### Instructions for the task
Search the entries below for the line containing "input [31:0] in;"; from there to the end, return every line exactly and add nothing.

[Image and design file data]
§
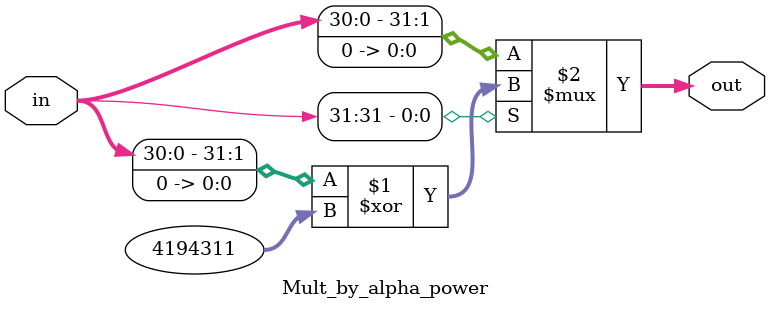
<source format=v>
`timescale 1ns / 1ps
module Mult_by_alpha_power(
	in
	,out
    );
	 
	 parameter [31:0] CONST_alpha_32 =  32'h00400007;              // The primitive polynomial for GF(2^32) 
	 
	 
	 input [31:0] in;
	 output [31:0] out;
	 
	 assign out = in[31]? {in[30:0],1'b0} ^ CONST_alpha_32 : {in[30:0],1'b0};


endmodule

</source>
§
### Answer to this problem
	 input [31:0] in;
	 output [31:0] out;
	 
	 assign out = in[31]? {in[30:0],1'b0} ^ CONST_alpha_32 : {in[30:0],1'b0};


endmodule

</source>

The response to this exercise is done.